Jetzt kommt die Gelegenheit, das bestehende Gebäude zu sanieren und um einen Erweiterungsbau entlang der Otto-Wagner-Straße zu ergänzen. Zudem will die Kreissparkasse nach Aussage von Wilhelm Rupprecht auch eine Tiefgarage bauen, um den "eklatanten Stellplatzmangel" zu beseitigen. Rupprecht, der bei der Sparkasse für das Vorhaben in Germering zuständig ist, sagte am Mittwoch, das bestehende Haus sei für eine Sanierung "fällig" und der vorgesehene Lückenschluss liege auch "im städtischen Interesse".

Dieses Interesse haben laut Oberbürgermeister Andreas Haas auch die Stadtpolitiker im Auge gehabt, als sie vor Jahren beantragten, die Bahn solle ihre Stromleitung aus den Wohngebieten entfernen. Denn eine Leitung mitten durch die Stadt, "das passt nicht mehr", sagte Haas zur SZ. Auch die ehemalige Stromleitung der Isar-Amperwerke ist vor Jahren abgebaut worden. Sie führte ebenfalls direkt über den Kleinen Stachus. Um das Stadtbild zu verbessern, lässt sich Germering die Verlegung der Stromtrasse an die Autobahn rund zwei Millionen Euro kosten.

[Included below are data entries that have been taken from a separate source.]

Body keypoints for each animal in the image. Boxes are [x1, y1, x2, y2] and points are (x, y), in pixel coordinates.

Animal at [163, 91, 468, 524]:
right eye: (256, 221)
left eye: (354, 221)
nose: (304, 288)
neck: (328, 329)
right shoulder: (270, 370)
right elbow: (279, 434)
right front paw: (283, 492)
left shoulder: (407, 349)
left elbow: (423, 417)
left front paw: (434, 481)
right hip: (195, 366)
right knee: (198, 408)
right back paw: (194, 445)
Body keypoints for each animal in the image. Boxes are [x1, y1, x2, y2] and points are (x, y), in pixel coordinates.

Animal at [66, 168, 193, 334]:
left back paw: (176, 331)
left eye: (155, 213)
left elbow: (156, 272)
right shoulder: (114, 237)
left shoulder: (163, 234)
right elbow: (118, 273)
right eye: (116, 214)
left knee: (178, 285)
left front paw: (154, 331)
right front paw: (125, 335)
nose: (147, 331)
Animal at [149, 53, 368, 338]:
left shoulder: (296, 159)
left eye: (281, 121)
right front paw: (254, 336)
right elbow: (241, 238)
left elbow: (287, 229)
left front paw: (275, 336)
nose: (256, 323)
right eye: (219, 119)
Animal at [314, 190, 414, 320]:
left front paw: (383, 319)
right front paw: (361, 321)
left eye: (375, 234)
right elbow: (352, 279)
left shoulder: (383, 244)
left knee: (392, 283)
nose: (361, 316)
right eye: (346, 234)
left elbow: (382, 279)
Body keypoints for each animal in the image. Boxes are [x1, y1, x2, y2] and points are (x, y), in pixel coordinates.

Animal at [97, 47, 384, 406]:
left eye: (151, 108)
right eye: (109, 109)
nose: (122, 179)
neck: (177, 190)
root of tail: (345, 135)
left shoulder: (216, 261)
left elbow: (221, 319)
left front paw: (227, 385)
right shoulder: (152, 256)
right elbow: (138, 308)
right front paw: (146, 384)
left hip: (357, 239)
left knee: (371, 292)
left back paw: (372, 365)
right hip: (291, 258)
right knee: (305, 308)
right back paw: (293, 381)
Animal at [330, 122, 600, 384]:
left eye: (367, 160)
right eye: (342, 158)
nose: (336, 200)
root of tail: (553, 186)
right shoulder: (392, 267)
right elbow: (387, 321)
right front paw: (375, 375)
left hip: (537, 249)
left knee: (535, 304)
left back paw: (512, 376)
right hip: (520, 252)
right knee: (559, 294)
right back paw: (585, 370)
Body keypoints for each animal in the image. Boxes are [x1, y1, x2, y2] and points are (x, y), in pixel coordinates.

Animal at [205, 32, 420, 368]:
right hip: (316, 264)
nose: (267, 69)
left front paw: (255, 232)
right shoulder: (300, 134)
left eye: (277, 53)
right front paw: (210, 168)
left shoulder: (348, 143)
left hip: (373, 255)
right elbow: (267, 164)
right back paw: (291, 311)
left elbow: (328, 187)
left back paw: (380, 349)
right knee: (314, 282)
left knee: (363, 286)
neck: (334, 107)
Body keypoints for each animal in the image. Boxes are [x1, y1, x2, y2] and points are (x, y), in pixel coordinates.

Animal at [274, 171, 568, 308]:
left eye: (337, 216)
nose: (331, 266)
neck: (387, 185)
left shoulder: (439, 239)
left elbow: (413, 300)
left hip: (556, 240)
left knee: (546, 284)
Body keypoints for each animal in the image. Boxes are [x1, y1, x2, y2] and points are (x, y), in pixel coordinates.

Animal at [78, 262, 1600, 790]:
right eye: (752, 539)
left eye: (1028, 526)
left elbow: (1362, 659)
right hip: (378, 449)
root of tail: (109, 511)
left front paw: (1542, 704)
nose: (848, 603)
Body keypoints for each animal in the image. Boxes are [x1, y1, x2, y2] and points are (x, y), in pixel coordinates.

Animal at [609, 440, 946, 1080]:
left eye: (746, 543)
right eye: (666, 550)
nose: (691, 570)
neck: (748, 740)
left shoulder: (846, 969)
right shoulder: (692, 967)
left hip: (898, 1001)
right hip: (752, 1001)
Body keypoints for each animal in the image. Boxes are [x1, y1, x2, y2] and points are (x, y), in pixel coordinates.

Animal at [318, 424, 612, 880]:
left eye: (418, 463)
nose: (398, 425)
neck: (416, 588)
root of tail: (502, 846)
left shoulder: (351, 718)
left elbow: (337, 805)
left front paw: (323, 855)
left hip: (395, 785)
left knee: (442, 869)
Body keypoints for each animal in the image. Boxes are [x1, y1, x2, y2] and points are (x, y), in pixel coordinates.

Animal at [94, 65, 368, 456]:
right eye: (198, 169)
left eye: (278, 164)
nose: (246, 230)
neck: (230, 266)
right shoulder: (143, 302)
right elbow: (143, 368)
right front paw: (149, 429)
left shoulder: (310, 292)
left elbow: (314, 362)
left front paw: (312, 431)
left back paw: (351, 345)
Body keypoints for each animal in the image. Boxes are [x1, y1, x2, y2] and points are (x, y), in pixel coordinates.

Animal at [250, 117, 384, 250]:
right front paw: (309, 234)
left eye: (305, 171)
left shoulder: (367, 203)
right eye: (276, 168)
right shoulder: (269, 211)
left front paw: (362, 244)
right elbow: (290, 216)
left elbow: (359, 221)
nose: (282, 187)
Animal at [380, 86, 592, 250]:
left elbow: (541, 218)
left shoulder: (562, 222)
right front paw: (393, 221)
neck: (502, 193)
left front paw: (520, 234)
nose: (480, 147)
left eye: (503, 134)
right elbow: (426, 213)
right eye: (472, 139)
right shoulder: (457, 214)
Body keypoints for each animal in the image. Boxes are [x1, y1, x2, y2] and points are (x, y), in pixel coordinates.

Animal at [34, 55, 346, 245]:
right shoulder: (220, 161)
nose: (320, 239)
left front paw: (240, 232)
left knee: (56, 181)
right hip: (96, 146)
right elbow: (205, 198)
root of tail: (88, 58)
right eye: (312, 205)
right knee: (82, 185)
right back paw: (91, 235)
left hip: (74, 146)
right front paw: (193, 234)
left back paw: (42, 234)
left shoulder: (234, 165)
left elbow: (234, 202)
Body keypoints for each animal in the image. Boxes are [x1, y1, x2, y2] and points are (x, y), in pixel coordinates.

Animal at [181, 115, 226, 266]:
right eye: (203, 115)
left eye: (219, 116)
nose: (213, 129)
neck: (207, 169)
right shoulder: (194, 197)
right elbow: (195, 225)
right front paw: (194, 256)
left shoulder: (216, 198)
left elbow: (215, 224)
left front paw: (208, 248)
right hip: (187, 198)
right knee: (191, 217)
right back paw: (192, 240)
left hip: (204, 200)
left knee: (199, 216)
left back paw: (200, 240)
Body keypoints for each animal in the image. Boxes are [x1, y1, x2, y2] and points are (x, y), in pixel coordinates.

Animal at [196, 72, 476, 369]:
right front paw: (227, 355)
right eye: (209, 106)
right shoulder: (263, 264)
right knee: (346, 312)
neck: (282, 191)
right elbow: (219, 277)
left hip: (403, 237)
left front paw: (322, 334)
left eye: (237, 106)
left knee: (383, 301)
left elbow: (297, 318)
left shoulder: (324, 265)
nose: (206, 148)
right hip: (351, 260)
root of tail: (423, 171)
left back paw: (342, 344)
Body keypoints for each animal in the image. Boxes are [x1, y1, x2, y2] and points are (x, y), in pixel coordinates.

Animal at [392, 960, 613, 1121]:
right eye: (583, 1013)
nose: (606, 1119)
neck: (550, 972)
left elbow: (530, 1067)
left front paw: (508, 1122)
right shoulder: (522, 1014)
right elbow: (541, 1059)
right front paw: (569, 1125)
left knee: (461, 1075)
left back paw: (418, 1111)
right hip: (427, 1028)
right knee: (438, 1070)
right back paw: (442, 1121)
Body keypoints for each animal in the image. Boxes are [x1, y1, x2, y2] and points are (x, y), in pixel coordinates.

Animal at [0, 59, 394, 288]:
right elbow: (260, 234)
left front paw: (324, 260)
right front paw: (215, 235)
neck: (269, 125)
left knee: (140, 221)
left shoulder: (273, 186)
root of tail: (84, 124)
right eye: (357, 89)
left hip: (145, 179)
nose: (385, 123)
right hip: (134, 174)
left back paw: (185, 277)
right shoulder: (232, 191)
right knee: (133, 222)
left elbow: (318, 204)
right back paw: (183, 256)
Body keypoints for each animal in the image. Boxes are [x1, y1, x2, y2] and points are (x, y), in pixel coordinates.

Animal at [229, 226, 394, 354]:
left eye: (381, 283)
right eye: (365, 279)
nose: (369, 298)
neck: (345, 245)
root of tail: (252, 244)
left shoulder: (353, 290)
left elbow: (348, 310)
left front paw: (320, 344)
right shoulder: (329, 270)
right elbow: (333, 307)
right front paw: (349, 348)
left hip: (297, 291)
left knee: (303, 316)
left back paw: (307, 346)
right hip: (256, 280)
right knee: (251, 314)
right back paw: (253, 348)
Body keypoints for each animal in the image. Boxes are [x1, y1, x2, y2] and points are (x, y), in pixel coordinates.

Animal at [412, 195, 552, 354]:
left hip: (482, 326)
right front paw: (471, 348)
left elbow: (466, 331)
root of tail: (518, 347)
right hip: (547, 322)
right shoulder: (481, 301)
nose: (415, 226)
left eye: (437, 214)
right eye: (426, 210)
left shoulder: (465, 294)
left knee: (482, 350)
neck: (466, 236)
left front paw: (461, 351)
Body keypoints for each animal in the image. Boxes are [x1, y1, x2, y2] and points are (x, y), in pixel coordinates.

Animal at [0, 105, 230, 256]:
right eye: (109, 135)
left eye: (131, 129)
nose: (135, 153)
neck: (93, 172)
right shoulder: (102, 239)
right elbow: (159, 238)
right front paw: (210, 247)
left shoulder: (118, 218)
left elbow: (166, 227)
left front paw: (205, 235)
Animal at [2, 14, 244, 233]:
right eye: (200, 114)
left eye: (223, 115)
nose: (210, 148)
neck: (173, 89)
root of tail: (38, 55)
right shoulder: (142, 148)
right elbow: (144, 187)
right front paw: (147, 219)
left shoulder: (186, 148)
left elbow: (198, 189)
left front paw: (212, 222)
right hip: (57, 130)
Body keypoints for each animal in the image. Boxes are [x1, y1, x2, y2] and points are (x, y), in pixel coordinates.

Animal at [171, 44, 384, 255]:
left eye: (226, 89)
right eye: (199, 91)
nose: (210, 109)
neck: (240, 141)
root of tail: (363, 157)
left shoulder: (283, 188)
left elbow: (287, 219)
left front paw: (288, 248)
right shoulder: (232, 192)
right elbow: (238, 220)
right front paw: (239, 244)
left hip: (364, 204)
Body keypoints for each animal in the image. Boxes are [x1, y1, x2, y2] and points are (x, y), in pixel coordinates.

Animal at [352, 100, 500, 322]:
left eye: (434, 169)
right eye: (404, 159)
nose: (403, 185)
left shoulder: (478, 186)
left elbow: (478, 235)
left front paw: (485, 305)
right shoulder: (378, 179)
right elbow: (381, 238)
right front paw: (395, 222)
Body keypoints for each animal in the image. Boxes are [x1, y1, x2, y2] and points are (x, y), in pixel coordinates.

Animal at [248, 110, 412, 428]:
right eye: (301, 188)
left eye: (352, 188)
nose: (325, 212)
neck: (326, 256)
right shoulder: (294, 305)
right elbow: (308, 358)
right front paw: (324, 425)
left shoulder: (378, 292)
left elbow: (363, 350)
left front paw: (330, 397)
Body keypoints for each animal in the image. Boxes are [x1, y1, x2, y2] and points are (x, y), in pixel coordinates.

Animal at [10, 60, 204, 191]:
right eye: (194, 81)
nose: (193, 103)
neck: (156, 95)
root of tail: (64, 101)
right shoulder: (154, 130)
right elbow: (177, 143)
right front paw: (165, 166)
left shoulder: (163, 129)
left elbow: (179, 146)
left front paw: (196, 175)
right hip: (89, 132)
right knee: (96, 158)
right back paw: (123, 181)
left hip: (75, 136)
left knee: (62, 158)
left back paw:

Ob Grundstücke, die von den Masten befreit werden, im Wert steigen, das habe bei den Entscheidungen der Kommunalpolitiker keine Rolle gespielt, sagte Haas, denn von einem schöneren Stadtbild hätten schließlich alle etwas. Haas erwartet keine großen Veränderungen in den Wohngebieten, denn der Baubestand ist in Bebauungsplänen geregelt. Eine kleine Änderung aber nimmt die Stadt selbst vor: In Neugermering soll ein Spielplatz entstehen - den hat ein Masten bislang verhindert.

Die Demontage der Bahnstrommasten in der Kriegerstraße beginnt am Montag um 7 Uhr früh. Dann werden die Träger umgesägt, beginnend an der Otto-Wagner-Straße. Die abgeschnittenen Stahlkonstruktionen werden anschließend auf der Fahrbahn zerlegt und von Lastwagen abtransportiert. Die Arbeiten sollen am Montag bis 18 Uhr dauern und gehen am Dienstag, ebenfalls von 7 bis 18 Uhr, weiter. In dieser Zeit wird die Kriegerstraße nach Auskunft der Stadtverwaltung abschnittsweise gesperrt. Anlieger können die Straße benutzen, es kann aber sein, dass ihre Grundstückszufahrten nicht passierbar sind, wenn ein Mast in der Nähe abgebaut wird. Die Querungen der Kriegerstraße, also von der Marktstraße in den Amselweg, von der Erika- in die Lerchenstraße sowie auf der Kreuzlinger Straße sind an beiden Tagen durchgängig befahrbar.